December 15, 2013, 04:00 pm
In budget deal, a secret reward for Dems
By Erik Wasson
The two-year budget deal approved by the House has hidden political benefits for Senate Democrats, Republicans charge.
Because it sets a top-line budget number for 2015, Democrats won’t have to write and pass a budget resolution in the midterm election year.
That means vulnerable Democrats like Sens. Mark Pryor (Ark.), Mark Begich (Alaska), Kay Hagen (N.C.) and Mary Landrieu (La.) won’t have to take tough votes as part of a budget vote-o-rama.

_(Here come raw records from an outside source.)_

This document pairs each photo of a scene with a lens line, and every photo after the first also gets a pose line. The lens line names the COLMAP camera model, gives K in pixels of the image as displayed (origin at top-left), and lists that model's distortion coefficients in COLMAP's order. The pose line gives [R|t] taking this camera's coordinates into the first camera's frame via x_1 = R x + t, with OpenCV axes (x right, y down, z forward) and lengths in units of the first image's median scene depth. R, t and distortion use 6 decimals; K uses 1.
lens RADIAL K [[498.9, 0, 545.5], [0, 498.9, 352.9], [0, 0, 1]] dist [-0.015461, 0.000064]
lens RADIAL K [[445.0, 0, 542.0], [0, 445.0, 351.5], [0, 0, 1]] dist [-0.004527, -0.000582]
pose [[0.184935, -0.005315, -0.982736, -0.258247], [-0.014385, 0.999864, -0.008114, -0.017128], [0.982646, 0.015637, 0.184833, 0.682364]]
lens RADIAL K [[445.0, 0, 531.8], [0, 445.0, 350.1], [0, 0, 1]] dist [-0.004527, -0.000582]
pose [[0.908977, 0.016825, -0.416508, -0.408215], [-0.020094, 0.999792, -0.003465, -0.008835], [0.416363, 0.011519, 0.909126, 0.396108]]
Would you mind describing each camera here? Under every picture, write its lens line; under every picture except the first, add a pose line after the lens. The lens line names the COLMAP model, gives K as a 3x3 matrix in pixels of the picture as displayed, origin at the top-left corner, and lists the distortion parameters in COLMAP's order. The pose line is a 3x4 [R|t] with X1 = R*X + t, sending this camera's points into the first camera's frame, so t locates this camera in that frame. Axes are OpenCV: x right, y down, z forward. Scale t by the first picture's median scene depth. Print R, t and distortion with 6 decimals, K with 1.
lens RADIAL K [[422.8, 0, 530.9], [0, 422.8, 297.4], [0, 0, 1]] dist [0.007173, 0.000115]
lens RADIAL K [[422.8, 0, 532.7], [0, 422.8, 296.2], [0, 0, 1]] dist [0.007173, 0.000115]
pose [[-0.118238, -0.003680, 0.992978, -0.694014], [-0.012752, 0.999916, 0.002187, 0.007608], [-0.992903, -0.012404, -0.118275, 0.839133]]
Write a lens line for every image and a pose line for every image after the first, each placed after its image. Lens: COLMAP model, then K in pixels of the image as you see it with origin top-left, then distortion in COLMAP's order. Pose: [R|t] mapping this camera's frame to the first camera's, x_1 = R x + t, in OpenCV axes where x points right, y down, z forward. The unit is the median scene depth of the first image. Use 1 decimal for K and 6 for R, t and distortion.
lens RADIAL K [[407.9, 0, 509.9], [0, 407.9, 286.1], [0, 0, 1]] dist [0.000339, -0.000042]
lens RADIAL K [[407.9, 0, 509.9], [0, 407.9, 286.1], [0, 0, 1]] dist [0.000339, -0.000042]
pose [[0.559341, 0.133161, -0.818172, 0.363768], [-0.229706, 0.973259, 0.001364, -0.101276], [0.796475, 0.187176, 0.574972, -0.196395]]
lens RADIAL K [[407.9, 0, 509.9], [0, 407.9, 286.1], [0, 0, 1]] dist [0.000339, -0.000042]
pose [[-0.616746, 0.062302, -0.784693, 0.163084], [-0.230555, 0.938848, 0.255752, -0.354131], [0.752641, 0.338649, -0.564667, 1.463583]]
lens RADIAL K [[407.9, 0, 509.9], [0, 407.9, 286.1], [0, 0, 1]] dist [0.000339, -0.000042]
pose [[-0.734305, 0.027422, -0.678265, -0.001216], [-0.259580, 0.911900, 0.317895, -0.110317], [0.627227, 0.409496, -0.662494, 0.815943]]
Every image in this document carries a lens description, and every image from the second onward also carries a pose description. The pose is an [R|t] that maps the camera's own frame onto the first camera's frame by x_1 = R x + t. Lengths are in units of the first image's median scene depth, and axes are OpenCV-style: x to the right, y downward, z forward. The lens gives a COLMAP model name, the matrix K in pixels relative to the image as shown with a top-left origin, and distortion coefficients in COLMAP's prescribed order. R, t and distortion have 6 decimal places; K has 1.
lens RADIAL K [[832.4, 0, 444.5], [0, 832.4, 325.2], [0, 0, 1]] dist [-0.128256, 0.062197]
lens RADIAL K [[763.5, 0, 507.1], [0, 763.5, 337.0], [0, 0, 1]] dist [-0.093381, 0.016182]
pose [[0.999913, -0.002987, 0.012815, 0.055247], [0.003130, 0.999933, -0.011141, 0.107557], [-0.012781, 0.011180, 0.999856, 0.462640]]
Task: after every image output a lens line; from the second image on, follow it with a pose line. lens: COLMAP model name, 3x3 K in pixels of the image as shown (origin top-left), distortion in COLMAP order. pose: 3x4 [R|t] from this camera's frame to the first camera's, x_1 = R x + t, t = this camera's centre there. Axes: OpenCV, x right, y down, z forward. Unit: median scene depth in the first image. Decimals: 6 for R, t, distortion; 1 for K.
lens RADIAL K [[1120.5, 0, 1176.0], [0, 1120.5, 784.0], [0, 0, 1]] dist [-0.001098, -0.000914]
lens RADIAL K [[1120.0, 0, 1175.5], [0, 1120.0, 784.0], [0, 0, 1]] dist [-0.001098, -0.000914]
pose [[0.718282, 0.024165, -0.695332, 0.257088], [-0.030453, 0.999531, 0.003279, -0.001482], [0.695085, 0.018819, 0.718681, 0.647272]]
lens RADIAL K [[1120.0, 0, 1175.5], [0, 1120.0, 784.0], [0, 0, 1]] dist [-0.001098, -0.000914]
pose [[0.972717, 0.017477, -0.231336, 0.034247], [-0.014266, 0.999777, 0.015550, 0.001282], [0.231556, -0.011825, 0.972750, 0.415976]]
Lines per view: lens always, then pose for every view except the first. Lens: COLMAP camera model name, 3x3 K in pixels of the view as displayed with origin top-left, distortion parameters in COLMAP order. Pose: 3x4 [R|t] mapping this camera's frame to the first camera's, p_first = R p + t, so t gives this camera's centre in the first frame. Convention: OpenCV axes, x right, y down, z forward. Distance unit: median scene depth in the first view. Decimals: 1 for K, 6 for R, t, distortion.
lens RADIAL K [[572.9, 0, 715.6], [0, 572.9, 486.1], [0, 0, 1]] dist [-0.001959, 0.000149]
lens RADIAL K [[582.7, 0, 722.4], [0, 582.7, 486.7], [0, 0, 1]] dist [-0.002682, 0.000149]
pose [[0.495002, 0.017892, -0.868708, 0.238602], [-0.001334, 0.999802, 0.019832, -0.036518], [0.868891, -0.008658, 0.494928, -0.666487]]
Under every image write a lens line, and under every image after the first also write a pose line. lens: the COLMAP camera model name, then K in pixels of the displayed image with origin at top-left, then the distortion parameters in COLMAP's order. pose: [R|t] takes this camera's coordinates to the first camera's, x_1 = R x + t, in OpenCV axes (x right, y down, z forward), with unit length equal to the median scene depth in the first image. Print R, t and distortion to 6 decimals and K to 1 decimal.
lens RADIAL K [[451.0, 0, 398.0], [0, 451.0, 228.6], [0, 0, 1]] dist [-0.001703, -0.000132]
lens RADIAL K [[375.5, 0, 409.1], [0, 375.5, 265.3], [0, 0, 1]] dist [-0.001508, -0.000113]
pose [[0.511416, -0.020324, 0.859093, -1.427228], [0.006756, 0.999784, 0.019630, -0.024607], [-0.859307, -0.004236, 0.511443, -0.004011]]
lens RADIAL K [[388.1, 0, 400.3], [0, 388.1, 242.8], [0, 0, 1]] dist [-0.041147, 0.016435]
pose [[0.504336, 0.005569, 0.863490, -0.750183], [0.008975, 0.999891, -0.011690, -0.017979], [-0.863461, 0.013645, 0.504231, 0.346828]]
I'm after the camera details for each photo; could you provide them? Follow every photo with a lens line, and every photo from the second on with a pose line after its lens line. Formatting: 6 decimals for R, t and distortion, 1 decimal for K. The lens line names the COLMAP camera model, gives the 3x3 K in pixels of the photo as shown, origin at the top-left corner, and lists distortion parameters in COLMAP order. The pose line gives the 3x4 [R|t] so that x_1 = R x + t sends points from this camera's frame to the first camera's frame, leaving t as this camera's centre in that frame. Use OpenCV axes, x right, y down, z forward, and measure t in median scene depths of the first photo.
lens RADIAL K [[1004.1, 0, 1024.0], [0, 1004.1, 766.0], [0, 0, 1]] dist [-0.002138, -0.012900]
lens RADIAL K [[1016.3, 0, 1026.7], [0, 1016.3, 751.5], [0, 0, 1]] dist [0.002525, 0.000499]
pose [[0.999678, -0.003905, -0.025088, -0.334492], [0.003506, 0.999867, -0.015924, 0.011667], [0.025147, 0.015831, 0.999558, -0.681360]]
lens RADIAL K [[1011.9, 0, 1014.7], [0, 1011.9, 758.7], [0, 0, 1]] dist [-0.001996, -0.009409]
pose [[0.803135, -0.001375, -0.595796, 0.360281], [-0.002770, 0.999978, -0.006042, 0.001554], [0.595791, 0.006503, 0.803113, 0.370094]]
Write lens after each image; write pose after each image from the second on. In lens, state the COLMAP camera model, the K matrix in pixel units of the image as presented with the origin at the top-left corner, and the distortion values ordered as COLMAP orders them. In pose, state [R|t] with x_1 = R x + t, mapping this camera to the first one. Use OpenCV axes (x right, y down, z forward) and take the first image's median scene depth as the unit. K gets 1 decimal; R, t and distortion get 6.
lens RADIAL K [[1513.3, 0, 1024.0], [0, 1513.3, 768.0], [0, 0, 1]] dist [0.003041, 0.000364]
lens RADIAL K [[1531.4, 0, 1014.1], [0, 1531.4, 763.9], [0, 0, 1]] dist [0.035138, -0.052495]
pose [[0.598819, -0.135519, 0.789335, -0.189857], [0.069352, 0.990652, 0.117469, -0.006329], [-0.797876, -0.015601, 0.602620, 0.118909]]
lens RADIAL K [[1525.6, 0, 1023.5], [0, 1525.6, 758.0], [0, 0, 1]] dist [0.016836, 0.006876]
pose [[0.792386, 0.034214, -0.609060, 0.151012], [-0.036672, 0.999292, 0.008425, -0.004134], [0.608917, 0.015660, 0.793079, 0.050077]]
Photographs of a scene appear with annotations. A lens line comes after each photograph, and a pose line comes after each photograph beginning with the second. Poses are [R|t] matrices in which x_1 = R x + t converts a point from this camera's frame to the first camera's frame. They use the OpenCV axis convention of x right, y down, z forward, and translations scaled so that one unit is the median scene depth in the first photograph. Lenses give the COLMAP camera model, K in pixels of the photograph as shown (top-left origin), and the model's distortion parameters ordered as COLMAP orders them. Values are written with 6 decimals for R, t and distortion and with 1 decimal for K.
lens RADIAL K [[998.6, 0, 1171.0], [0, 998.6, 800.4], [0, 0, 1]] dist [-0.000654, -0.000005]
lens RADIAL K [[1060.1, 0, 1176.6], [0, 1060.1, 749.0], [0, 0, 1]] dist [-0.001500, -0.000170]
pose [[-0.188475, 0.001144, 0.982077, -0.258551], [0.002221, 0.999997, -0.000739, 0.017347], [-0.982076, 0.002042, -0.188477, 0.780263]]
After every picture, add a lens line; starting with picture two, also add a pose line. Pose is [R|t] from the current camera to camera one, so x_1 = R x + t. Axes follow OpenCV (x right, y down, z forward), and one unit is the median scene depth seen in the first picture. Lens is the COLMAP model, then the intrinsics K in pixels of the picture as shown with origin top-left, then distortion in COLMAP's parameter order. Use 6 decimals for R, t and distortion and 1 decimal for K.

Republicans are unhappy, as they believe the tough votes would have made it easier to defeat those candidates next fall and take control off the Senate in 2015. With ObamaCare's difficult rollout, forcing members to vote on many aspects of the healthcare law would be especially appealing.
The Senate is expected to vote on the budget deal on Tuesday.
Until this spring, when the Senate approved its first budget resolution in four years, Senate Democrats had repeatedly avoided passing a budget in part because of the problems it would have created for vulnerable members.
In two of the years in which the Senate failed to pass a budget, Senate Majority Leader Harry Reid (D-Nev.) argued budget caps in the 2011 Budget Control Act law meant no resolution was legally necessary.
Republicans said Reid was wrong then, and he’d be wrong now if he used the new bill to avoid a budget vote.
“Yes we should do a budget every year and the Budget Control Act was used as an excuse and it was a poor excuse,” Senate Budget Committee Ranking Member Jeff Sessions told The Hill on Friday. “It seems to me it would be the same with this.”
At this point, Democrats aren’t committing to doing a new budget.
Eli Zupnick, a spokesman for Senate Budget Committee Chairman Patty Murray (D-Wash.), said she “certainty plans to continue the budget process next year and hopes that Democrats and Republicans can build on the bipartisan work done in the budget conference.”
“One of the benefits of this bipartisan budget deal is that Congress can move away from the constant crises and return to regular order,” he added. “Right now she is focusing on passing this budget deal. Once that’s done she will work with other members of the committee on the path forward for the FY15 budget.”
A source argued that the deal allows the 12 appropriations bills for 2015 to move forward and that will open up the chance for tough votes on the floor.
House Budget Committee Chairman Paul Ryan (R-Wis.) at this stage is committing to doing a budget resolution, his office said, even though it will likely put his conference on record again supporting controversial cuts to Medicare in an election year.
When Senate Democrats brought this year’s budget to the floor, Republicans offered hundreds of amendments. Many of them were controversial and were meant to force Democrats into tough votes, such as backing tax increases.
Four vulnerable Democrats — Pryor, Hagan, Begich and Sen. Max Baucus (Mont.), who decided against running for reelection — opposed the overall budget, which had nearly $1 trillion in new tax revenue. It squeaked through in a 50-49 vote.
Session said that the budget is a unique opportunity because the majority leader cannot use a procedural tactic known as filling the amendment tree to block amendments.
“It's the only time in the entire legislative process by which individual senators can get a vote on an amendment they care about because of this unprecedented filling of the tree keeps anybody from getting an amendment,” he said.
Sessions is also unhappy about another aspect of this year’s budget deal.
It would suspend a procedural point of order in the Senate against using revenue increases to offset new spending in the coming fiscal year.
That point of order has been used several times recently by Republicans to stop revenue-raising legislation.
Defenders of the deal argue that Republicans can still use the filibuster against a tax increase, though they acknowledge the point of order has been weakened in the deal.